The campus online systems have experienced problems over the past two weeks, and ISS has been working diligently to fix some of the primary problems that have plagued the online network.
Washburn has recently upgraded its Luminis platform. In an agreement with Sungard Higher Education, Luminis has to be upgraded to keep up with software updates and the general technological needs of the university, its faculty and student body. Washburn has upgraded from version Luminis 3 to Luminis 4.
Gunter compared the necessity for the software update on campus to the need for operating system updates such as Microsoft Windows 7. The updates fix bugs, improve functionality and give users the chance to give input.
“One of the interesting things we’ve seen since we’ve rolled out the new MyWashburn is increased activity. Previously we’ve seen 500 to 600 concurrent connections. From around 9:00 p.m. to 10:30 p.m. we’ve seen as many as 1,800 connections. So we’re seeing three times the traffic this semester than we’ve seen in previous semesters,” said Gunter.
“Right now we don’t have that information. There is probably a way to get that information but at this time we don’t have that information,” said John Haverty, of ISS.
“We’ll work through this. We’re working with our partners at Sungard. They’re the ones who wrote the software, know how it works and installed it, so we’re looking to them to help us. They know that the transition hasn’t gone as smoothly as possible but we’re just trying to work through the glitches as quickly as possible,” said Gunter.
“Personnel at Washburn are not experts at operating those large systems. The company that produces those products come in, installs those programs, maintains and services them,” said Gunter, “we’re asking people to bear with us as we resolve some of these issues.”
Stuart Murphy, online education coordinator, manages a department of three web technicians that supports and trains faculty, students and staff on the online software.
Murphy has also been dealing with the problems of software upgrades. ANGEL is the new education software that the university is utilizing for online, as well as in-class instruction. ANGEL is an update over the outdated WebCT education portal.
“WebCT was coming to end-of-life, so we had to make a decision for a new portal. We took quite a bit of time to decide on a new platform and we settled on ANGEL. We started training faculty at the beginning of the year and we ran a summer pilot program of about 50 sessions, about a third of the courses offered through WebCT, through ANGEL. That actually went really well. I really appreciate the faculty and students that took part in that process because it really helped us prepare for the fall,” said Murphy.
“The ANGEL portion of Washburn’s online offering is running well. I don’t know about some of the other aspects of ISS but the ANGEL system is running well. The faculty is able to lay out their course in a manner that makes sense,” said Murphy.

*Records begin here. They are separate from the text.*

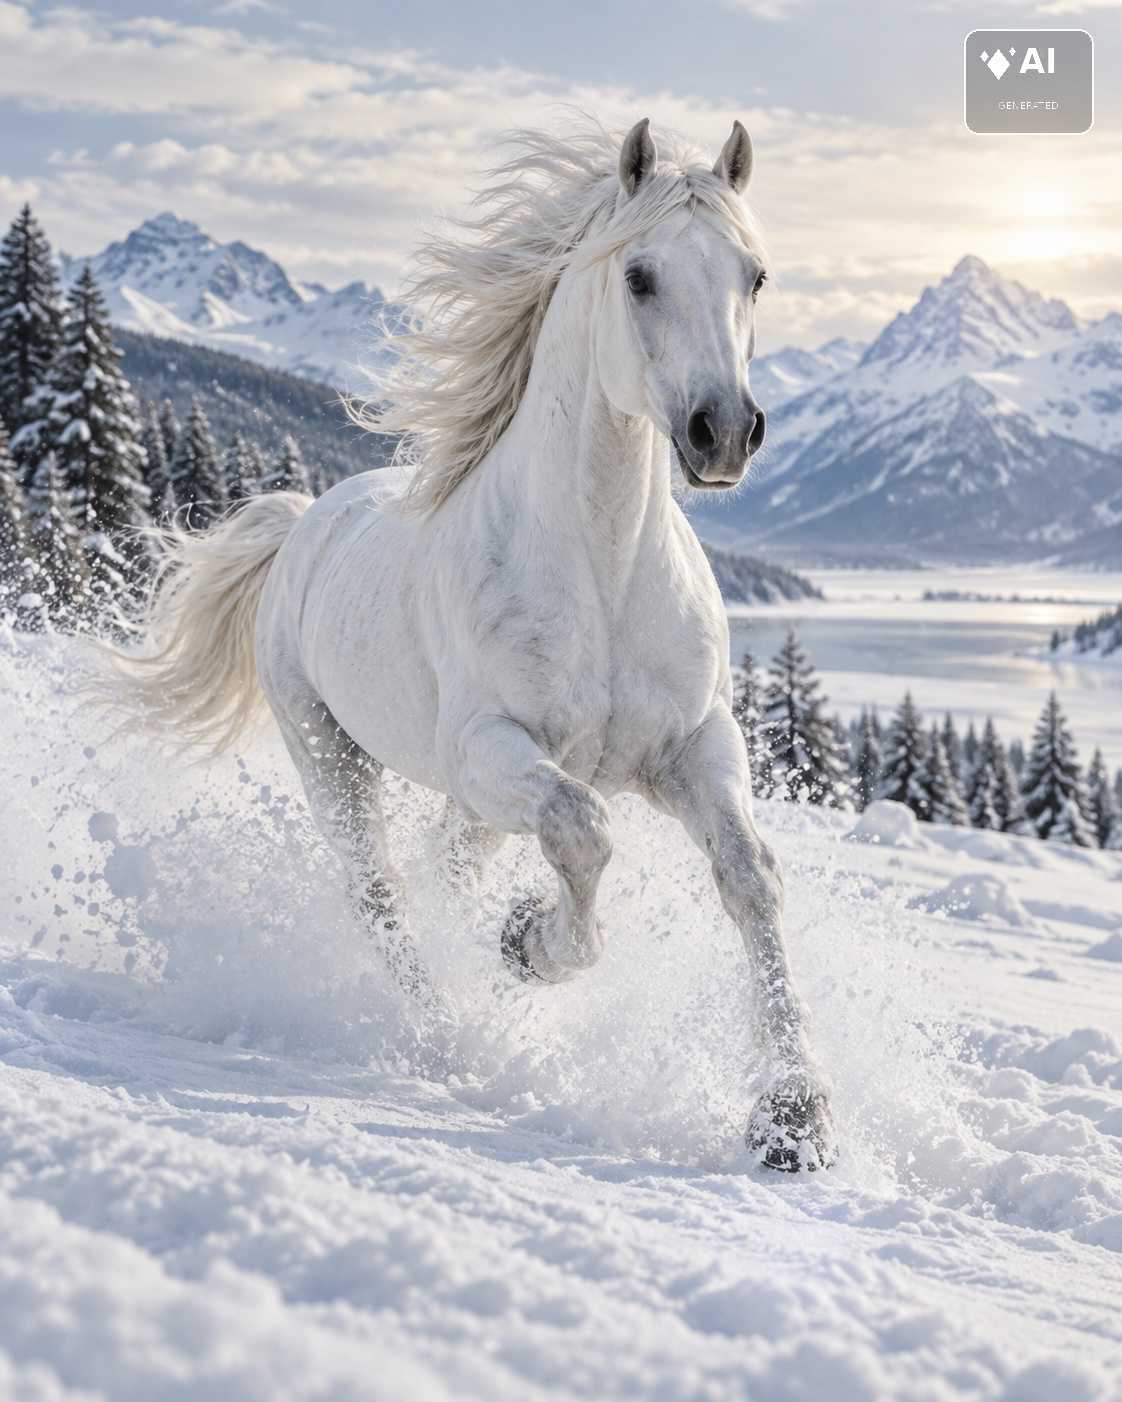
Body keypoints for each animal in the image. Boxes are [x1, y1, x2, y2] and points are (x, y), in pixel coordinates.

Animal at [104, 118, 837, 1172]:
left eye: (757, 275)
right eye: (640, 275)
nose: (724, 433)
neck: (602, 573)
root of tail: (300, 525)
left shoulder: (696, 747)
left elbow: (749, 876)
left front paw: (792, 1119)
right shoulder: (493, 747)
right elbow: (584, 830)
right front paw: (530, 946)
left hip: (473, 802)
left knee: (438, 873)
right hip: (333, 756)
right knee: (382, 896)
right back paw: (438, 1032)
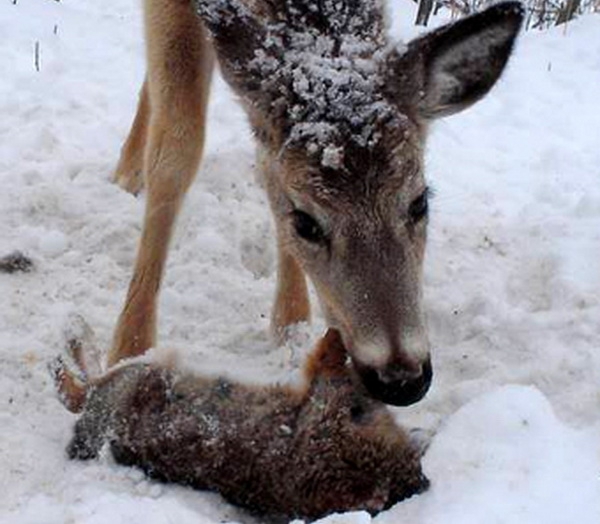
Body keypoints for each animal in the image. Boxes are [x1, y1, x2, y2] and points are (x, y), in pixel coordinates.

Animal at [50, 320, 426, 520]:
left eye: (360, 413)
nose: (422, 481)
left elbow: (325, 360)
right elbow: (326, 358)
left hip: (122, 385)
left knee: (79, 387)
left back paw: (71, 337)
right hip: (124, 382)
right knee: (81, 383)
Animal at [110, 0, 524, 406]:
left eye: (420, 202)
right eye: (305, 222)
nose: (401, 379)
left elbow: (266, 163)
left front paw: (291, 328)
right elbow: (177, 151)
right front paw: (128, 353)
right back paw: (128, 172)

In WebCT, the student was required to visit one area to find content, another to find quizzes and yet another to find communication tools. In ANGEL, all material is presented to students on one screen. Productivity tools such as the task list and the calendar give students a way to organize themselves. Faculty, if they choose, can present the course in chronological order to better maintain continuity of organization within the course.
Murphy said that even in “face-to-face” courses, students benefit from knowing how they are doing in the class by knowing their grades. ANGEL offers faculty the option to post grades online.
“These are just a few things that I think are going to benefit students,” said Murphy.
ANGEL Learning is not owned or run through Sungard software so it is disconnected from many of the problems that have plagued Washburn’s online services. On the other hand, ISS is in constant contact with Sungard, so Washburn, Sungard and ANGEL are working together to make the online systems run properly.
“It adds stress and pressure to everybody when things aren’t running perfectly,” said Murphy. He said there are always going to be pieces of the puzzle that are out of place and need tweaking through the semester.
Murphy has had faculty that weren’t looking forward to the switch give him positive feedback. Students have also really liked the change. WebCT was 10 years old and needed major overhauls. The switch to ANGEL fixed old problems and provided new tools for students to work with.
Washburn has a three year contract with ANGEL. They will host the software programs for the first year and then Washburn will move the hosting in-house.
“It’s been a hectic first part of the semester but I think further on down the road, our online program will need more courses placed,” said Murphy. He referenced President Farley’s address at the university convocation as a marker for where Washburn is headed in terms of increasing the focus of online education. Murphy said that’s just the way things are moving.